But it was not until the close of the seventeenth century that portrait painting in France became anything like a fine art, and even then it did not get beyond being formal and magnificent. The two principal exponents were Hyacinthe Rigaud and Nicolas Largillière, both of whose works have a sort of grandeur but little subtlety or charm.

Rigaud was born in 1659, at Perpignan in the extreme south of France, and studied at Montpelier in his youth, then at Lyons on his way to Paris—much as a Scottish artist might have studied first at Glasgow, then at Birmingham on his way to London. On the advice of Lebrun he devoted himself specially to portrait painting, which he did with such success that in 1700 he was elected a member of the Academy. He painted Louis XIV. more often than Largillière or any other painter, and in his later years (he lived till 1743) Louis XV. his great-grandson. He is said to have shared with Kneller the distinction, such as it may be, of having painted at least five monarchs.

Rigaud is best known in these days by the fine prints after his portraits by the French engravers. Of his brushwork we are only able to judge by the two doubtful versions at the National Gallery and the Wallace Collection respectively, of the fine portrait at Versailles of Cardinal Fleury. The group of Lulli and the Musicians of the French Court, which was purchased for the National Gallery in 1906 is not by him, and it is difficult to understand why the public money should have been wasted on it, or at least on the inscription attributing it to him.
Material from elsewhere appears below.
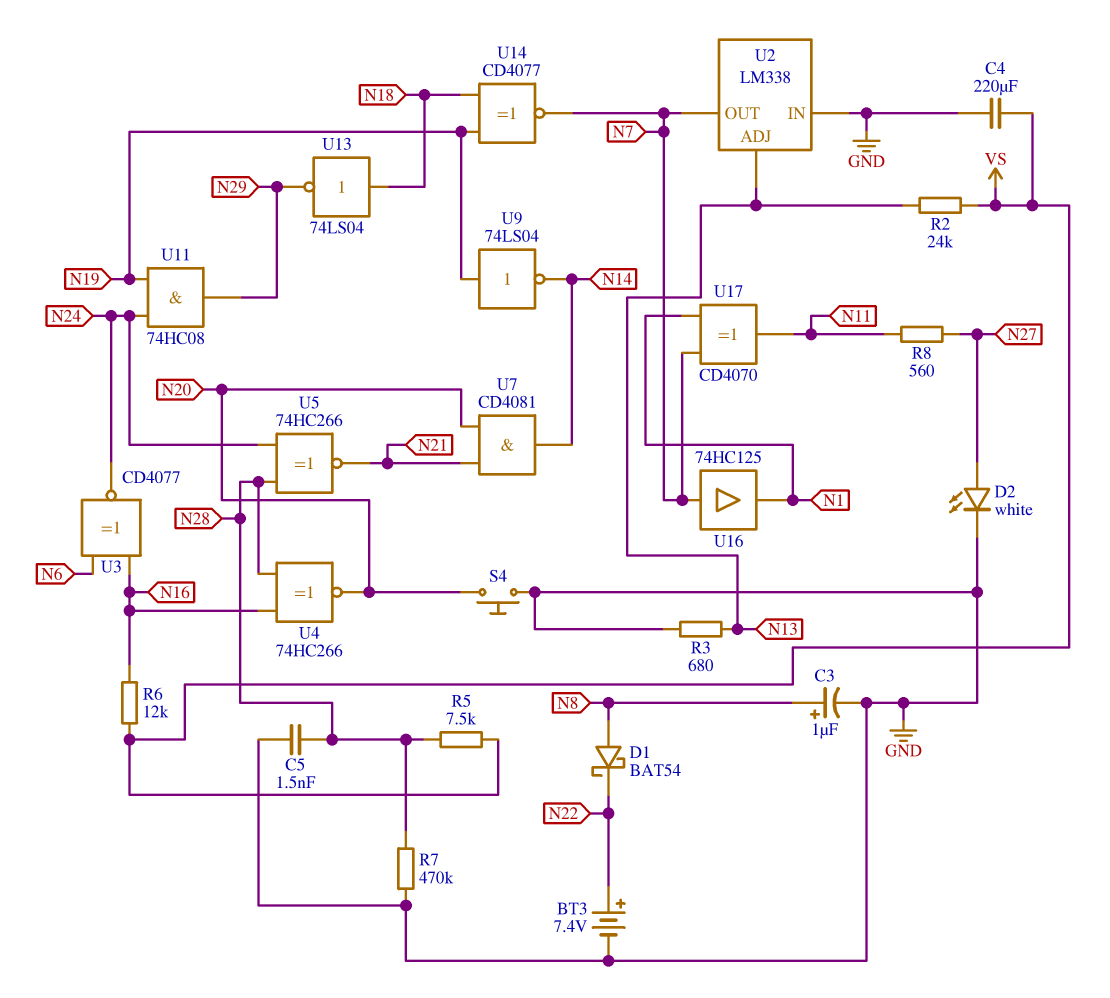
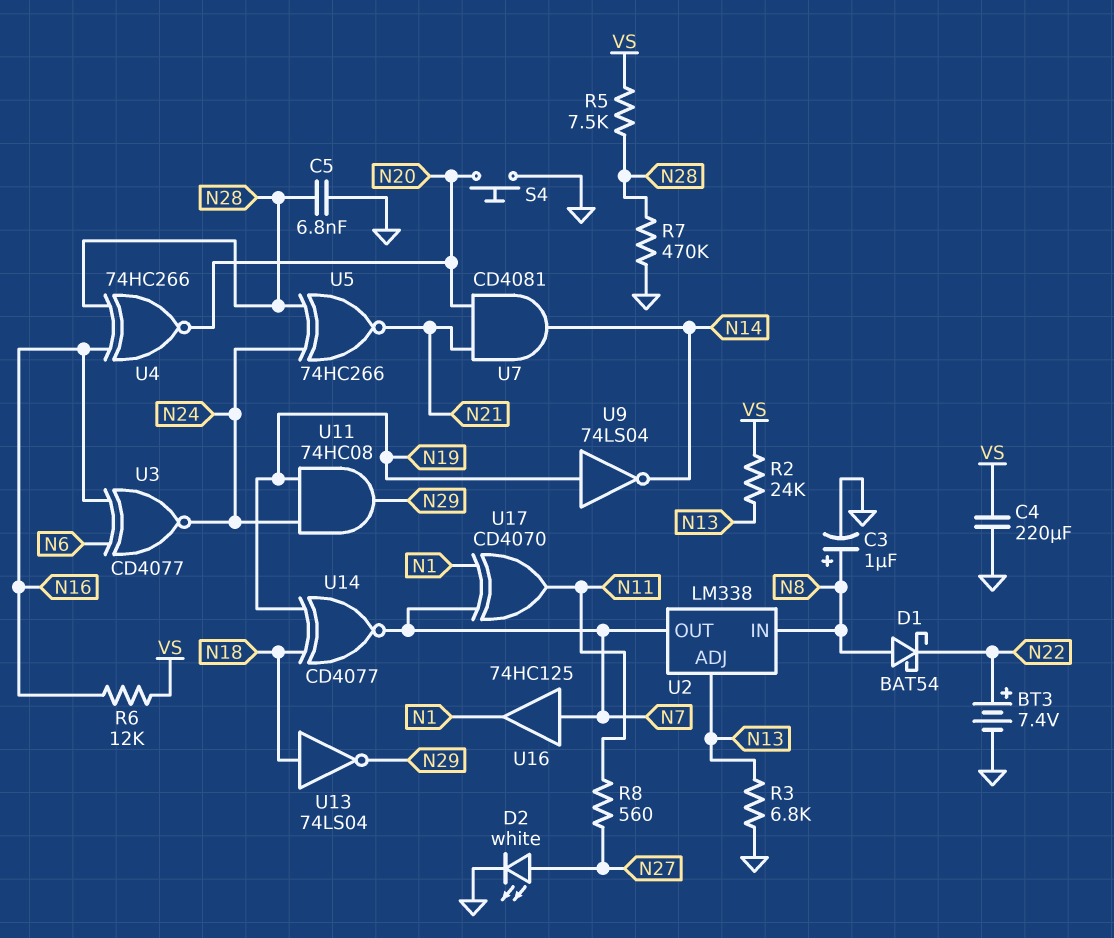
C5: 1.5nF (GND, N28) -> 6.8nF (GND, N28)
R3: 680 (GND, N13) -> 6.8k (GND, N13)
U2 pin IN: GND -> N8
Nicolas de Largillière was three years older than Rigaud and survived him by another three. He was born in Paris in 1656 and died six months before completing his ninetieth year. Early in life he went as a pupil to Antwerp, under Antoine Goubeau, and he is said to have worked in England as an assistant to Sir Peter Lely during the later years of that master. On his return to France he was received into the Royal Academy—in 1686.

In the Wallace Collection is an interesting example of his work, the large group of the French Royal Family, in which four living generations are portrayed and the bronze effigies of two more. Henri IV. and Louis XIII., the grandfather and father of the reigning monarch, Louis XIV., the Dauphin his son, the Duc de Bourgogne his grandson, and the Duc d'Anjou, his great-grandson—afterwards Louis XV., are all included in this formal group, which is a useful lesson in history as well as in painting.

II

THE EIGHTEENTH CENTURY

Antoine Watteau was born at Valenciennes in 1684, and died near there about thirty-seven years later of consumption. Valenciennes really belonged to Flanders, and had only lately been annexed to France, so that Watteau owed something of his art to Flemish rather than to French sources. At the same time it cannot be said that his development would have been the same if he had gone to Brussels or Antwerp instead of to Paris to study, for though the works of Rubens and Van Dyck were from his earliest years his chief attraction, the influence of the French artist Claude Gillot, as well as that of Audran, the keeper of the Luxembourg Palace, without doubt exerted a very decided help in determining the future course of his work.

When living with Audran, Watteau had every opportunity for studying the works of the older masters, especially those of Rubens, whose decorations, executed for Marie de Medici, had not at that time been removed to the Louvre. Besides copying from these older pictures, Watteau was employed by Audran in the execution of designs for wall decorations, etc.

Watteau's two earliest pictures still in existence are supposed to be the Départ de Troupe and the Halte d'Armée, which were the first of a series of military pictures on a small scale. To an early period also belong the Accordée de Village, at the Soane Museum in Lincoln's Inn Fields, the Mariée de Village at Potsdam, and the Wedding Festivities in the Dublin National Gallery.